Note To Brash: Cooperation Not Bullying The Key
Note to Brash: Cooperation not bullying key to working with local overnment
A strong cooperative working relationship between central and local government is key to ensuring benefits for local communities and ratepayers, Local Government Minister Mark Burton said today.
The comments follow a speech made by National party leader Don Brash to the Local Government New Zealand conference in Wellington yesterday.
In the speech Dr Brash issues a directive to local government to: "stand up for yourselves and to not be meekly steamrollered." He goes on to label local government leaders "frustrated middle management" and "introverted in their thinking".

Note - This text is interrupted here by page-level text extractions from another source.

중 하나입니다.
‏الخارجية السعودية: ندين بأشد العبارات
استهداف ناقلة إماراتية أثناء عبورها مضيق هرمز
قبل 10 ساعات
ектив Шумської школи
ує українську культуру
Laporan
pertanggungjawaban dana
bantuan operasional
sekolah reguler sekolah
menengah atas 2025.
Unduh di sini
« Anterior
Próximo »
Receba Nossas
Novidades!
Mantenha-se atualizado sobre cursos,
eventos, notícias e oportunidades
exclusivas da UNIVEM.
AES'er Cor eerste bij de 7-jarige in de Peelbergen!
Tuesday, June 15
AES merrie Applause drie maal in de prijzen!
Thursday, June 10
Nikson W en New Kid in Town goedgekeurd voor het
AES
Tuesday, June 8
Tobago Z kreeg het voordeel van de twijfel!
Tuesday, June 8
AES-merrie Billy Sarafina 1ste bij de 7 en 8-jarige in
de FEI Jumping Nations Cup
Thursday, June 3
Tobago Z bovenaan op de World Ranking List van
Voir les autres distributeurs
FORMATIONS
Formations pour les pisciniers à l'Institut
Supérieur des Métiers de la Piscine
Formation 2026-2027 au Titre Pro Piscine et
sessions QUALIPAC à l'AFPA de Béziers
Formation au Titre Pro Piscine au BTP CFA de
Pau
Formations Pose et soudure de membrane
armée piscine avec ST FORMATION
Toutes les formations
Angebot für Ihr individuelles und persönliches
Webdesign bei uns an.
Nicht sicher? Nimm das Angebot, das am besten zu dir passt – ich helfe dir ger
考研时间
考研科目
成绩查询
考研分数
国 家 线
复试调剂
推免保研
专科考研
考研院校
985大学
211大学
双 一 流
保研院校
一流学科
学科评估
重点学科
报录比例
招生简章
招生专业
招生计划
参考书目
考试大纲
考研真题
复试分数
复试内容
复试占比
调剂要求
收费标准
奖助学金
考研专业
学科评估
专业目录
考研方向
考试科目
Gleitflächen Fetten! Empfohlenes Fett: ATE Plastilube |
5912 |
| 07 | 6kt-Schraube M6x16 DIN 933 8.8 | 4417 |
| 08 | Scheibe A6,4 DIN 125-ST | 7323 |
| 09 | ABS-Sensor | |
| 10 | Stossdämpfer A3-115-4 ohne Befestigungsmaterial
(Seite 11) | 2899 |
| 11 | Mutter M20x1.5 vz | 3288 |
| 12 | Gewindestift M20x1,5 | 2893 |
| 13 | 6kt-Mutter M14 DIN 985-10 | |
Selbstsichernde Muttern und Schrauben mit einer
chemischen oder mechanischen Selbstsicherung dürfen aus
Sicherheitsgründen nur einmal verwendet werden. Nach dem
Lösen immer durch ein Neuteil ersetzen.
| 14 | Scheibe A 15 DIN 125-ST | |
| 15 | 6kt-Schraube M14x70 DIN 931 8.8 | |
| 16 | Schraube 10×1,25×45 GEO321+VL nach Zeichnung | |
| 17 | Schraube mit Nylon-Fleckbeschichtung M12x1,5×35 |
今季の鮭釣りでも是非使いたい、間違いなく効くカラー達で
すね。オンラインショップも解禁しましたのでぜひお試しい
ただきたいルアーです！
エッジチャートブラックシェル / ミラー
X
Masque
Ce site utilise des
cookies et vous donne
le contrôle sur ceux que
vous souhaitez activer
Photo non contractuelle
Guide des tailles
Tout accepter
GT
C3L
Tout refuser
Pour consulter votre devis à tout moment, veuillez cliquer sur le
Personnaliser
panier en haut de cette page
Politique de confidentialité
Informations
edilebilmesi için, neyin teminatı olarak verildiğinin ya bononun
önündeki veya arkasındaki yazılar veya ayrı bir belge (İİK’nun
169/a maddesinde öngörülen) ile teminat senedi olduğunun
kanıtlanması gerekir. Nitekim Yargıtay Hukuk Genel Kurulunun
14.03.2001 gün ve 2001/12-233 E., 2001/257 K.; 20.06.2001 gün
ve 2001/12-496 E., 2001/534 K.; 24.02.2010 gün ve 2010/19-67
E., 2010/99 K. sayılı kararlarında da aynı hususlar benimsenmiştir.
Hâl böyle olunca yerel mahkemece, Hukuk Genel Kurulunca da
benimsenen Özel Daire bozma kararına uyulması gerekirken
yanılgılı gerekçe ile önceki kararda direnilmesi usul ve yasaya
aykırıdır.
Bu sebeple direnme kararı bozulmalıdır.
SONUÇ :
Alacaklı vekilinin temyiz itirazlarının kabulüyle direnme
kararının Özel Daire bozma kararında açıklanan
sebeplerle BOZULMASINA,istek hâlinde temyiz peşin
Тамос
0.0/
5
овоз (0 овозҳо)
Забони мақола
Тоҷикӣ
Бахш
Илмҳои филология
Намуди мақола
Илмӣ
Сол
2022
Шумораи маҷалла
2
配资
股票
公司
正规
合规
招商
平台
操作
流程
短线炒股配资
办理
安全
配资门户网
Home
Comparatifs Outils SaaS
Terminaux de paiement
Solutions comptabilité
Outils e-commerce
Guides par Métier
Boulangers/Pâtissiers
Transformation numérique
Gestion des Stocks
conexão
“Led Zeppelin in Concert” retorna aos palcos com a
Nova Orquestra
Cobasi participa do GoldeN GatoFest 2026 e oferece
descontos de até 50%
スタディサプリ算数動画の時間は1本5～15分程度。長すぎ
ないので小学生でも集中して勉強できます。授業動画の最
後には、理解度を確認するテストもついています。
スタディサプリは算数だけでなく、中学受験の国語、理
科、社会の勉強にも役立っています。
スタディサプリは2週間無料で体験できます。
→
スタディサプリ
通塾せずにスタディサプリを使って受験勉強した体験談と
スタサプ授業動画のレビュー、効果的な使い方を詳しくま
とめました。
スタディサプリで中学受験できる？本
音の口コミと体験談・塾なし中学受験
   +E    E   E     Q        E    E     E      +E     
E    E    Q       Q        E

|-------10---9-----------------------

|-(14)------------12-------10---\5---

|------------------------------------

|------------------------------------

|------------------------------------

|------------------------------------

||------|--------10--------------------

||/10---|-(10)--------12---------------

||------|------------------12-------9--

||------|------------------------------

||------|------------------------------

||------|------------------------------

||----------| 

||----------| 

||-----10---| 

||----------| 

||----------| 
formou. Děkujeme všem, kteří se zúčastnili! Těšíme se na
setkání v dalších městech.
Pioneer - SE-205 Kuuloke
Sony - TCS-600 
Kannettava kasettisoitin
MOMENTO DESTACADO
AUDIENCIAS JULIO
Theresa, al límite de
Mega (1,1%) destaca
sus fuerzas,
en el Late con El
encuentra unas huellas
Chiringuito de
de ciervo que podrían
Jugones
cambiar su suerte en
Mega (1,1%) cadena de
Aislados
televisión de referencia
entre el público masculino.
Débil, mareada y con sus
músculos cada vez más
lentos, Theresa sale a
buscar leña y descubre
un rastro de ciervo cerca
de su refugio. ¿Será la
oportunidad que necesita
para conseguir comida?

"These comments show a National government would bring gridlock to the collaboration achieved over the past six years between the two arms of government," Mark Burton said. "It also shows an astonishing lack of understanding of, or respect for, local government leaders – in my experience I have not found many who I would label meek."
"This Labour-led government believes local government is a key governance partner."
"There is no place for a relationship between central and local government characterised by confrontation and bullying. It's ratepayers and Kiwi families who will lose out in this scenario."
By contrast local government leaders have welcomed this government's aim of building local government capability and a number of important recent initiatives for the sector. Key among them are changes to the Rates Rebates scheme that came into effect on 1 July.
"Up to 300,000 New Zealanders are now eligible for rates rebates of up to $500 and the income eligibility threshold for getting the full rebate has also considerably increased."
"The significance of these changes should not be underestimated - in the 2004/05 rating year less than 4000 people actually received a rebate."
"For older New Zealanders and others on lower incomes the changes will have a very real and positive impact on the household budget," Mark Burton said.
"Dr Brash would do well to realise that endless petty political attacks and a boorish attitude are no substitutes for serious policy and respectful engagement."